* **PROBLEM DETAILS**
Count the rows below that contain the word "many" and reply with only that number.
### MATERIAL SUPPLIED
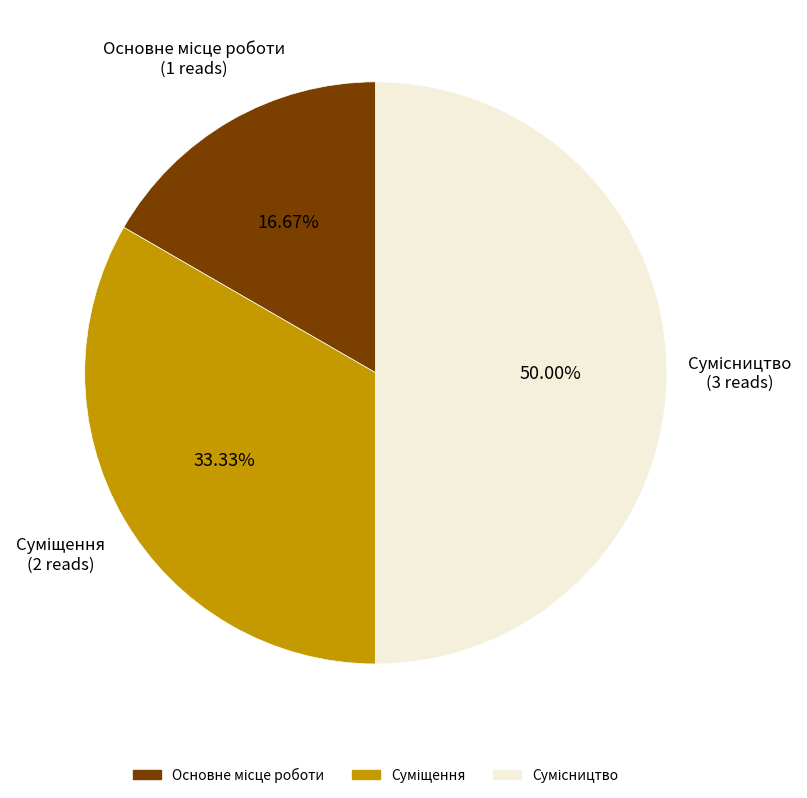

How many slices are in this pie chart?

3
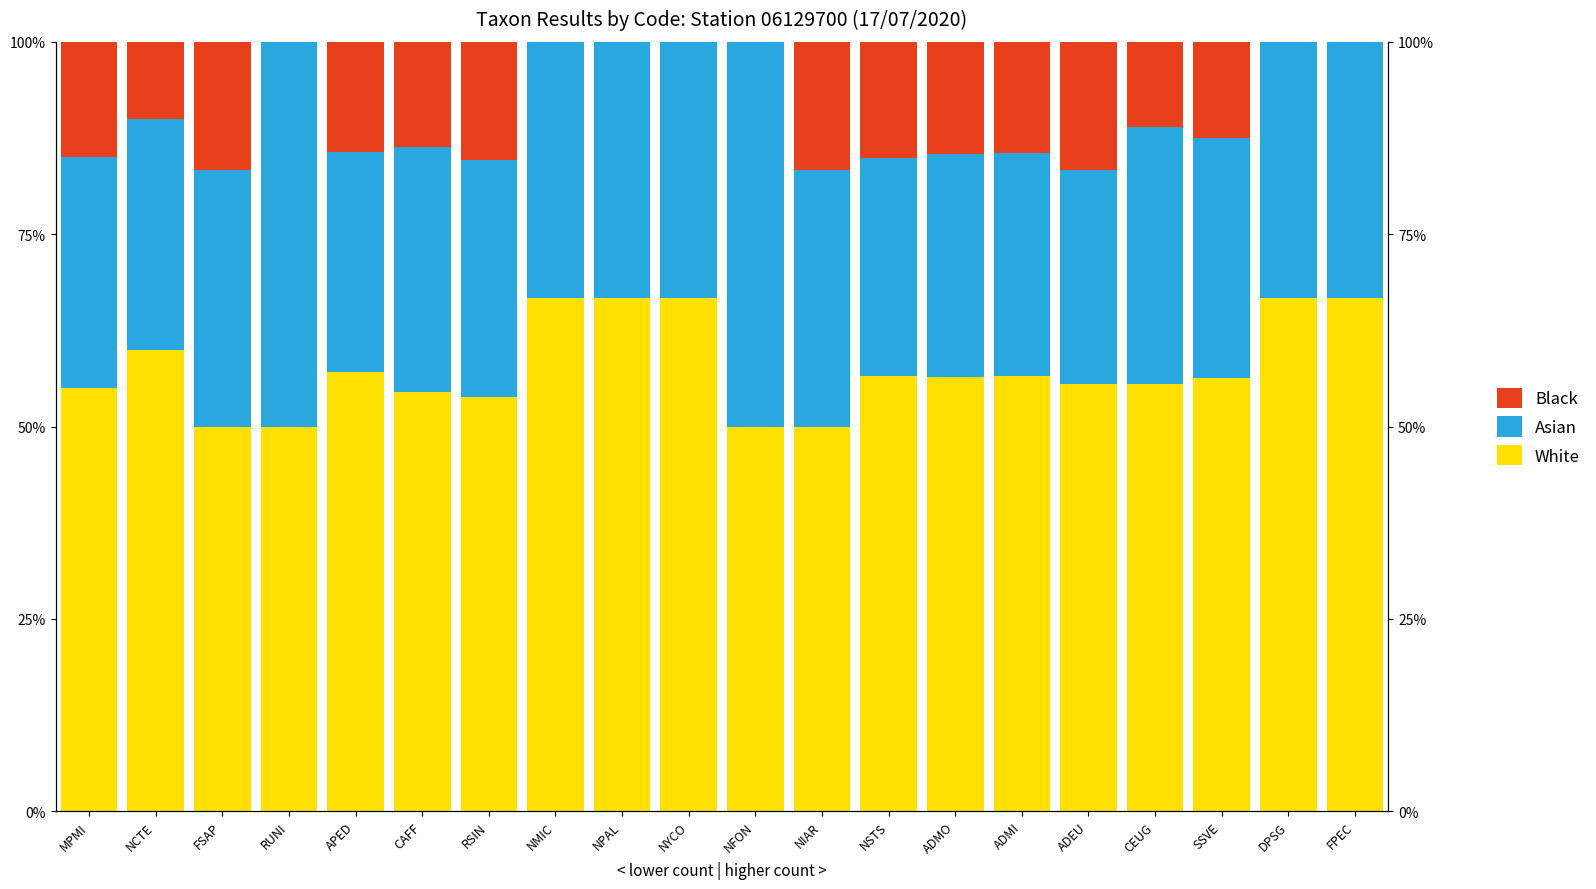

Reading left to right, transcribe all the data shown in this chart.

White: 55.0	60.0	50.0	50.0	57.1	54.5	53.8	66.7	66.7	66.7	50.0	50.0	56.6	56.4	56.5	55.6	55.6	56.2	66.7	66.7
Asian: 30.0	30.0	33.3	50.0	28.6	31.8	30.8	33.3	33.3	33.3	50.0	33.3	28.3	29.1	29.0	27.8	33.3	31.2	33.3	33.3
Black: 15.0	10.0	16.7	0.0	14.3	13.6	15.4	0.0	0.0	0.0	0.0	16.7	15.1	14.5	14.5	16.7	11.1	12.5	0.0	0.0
######
### MATERIAL SUPPLIED
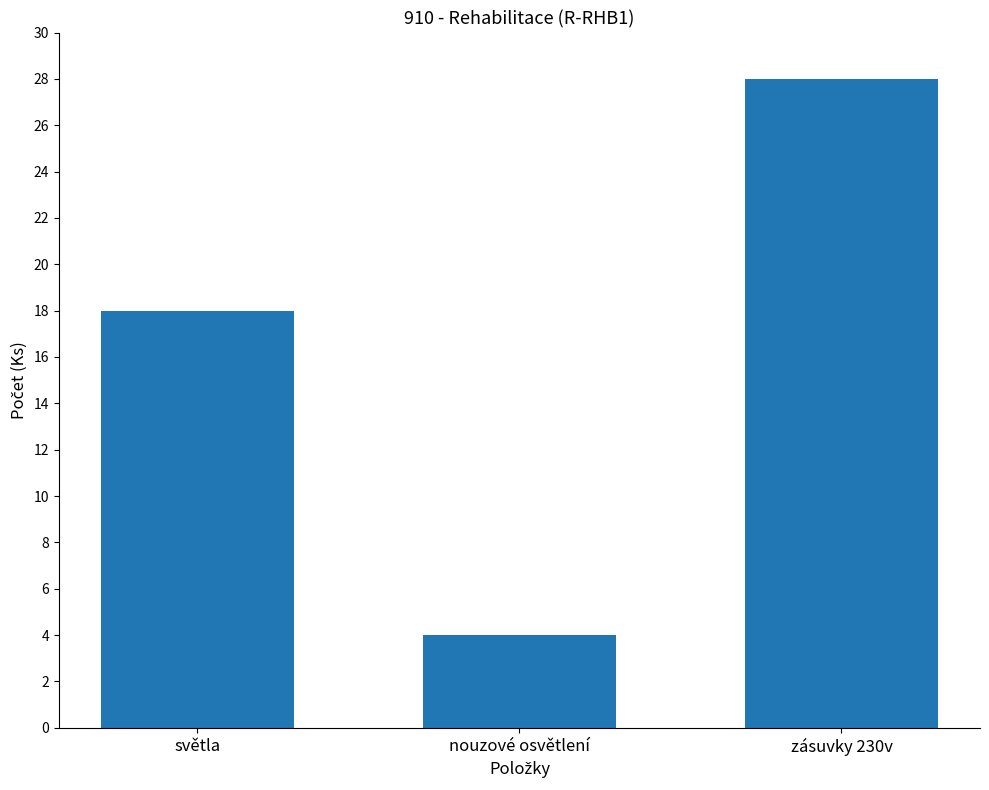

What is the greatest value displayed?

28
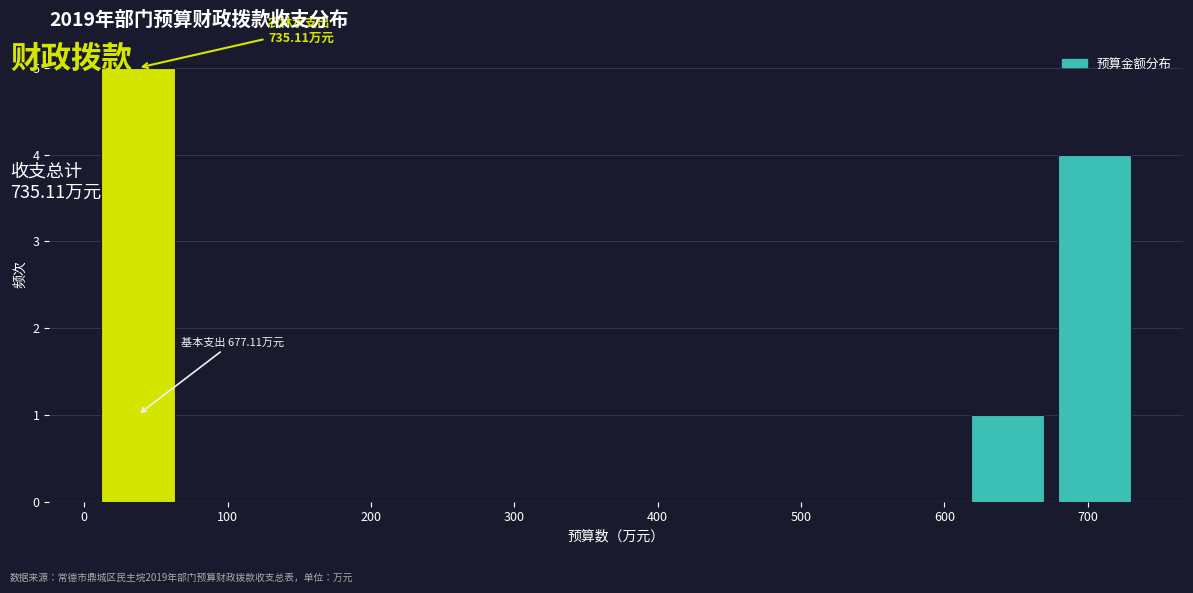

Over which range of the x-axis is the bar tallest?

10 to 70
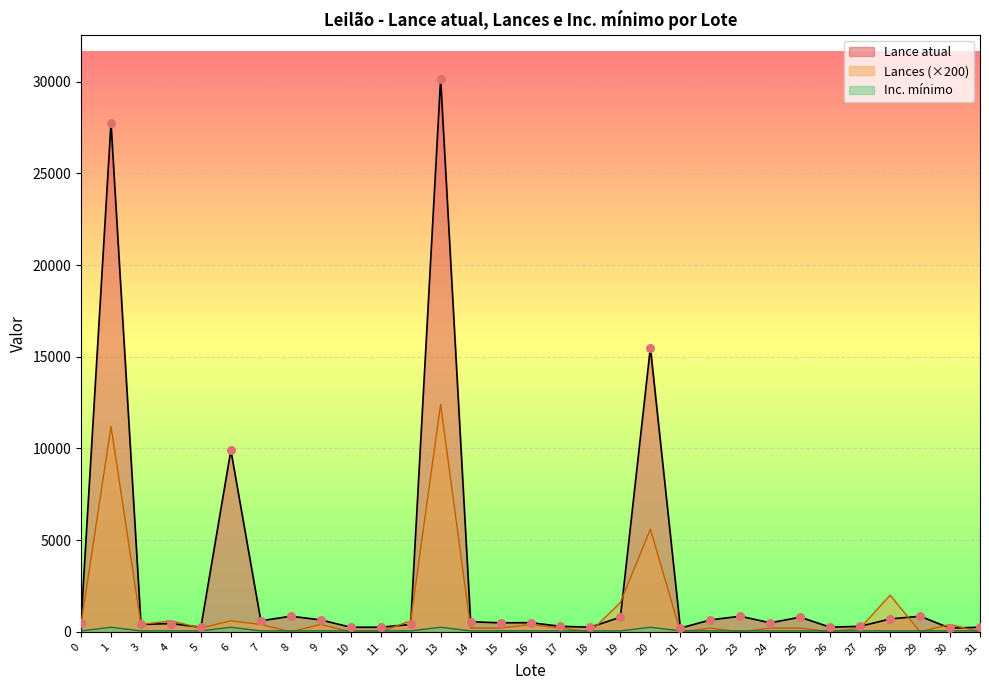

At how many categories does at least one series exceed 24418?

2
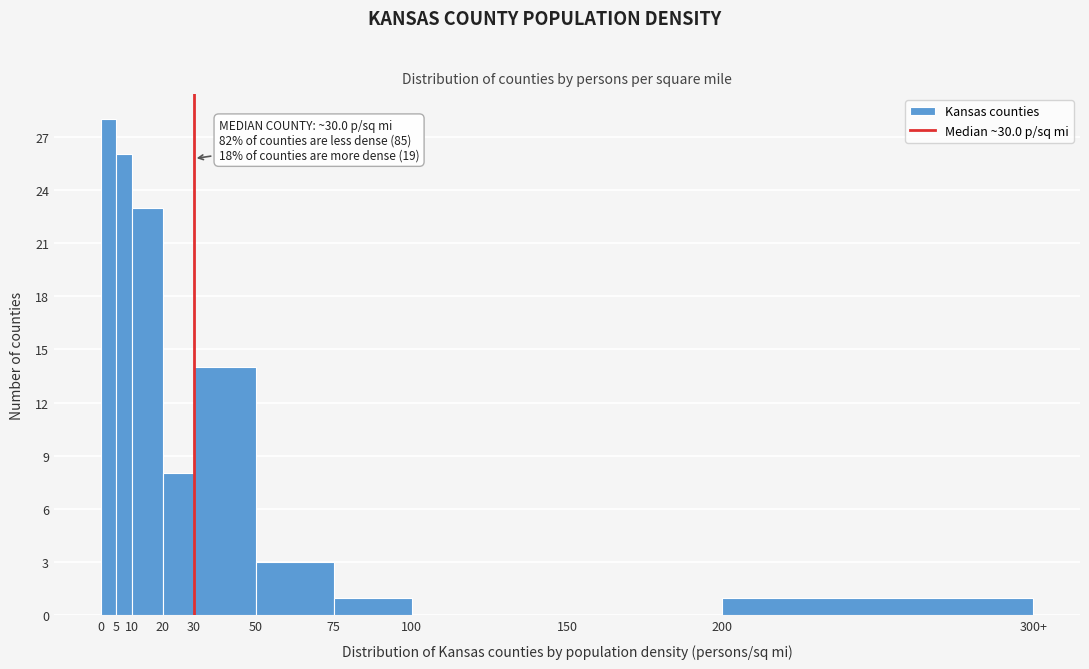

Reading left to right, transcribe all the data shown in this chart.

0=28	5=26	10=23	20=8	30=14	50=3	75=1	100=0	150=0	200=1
######
* **WRITTEN SOLUTION**
2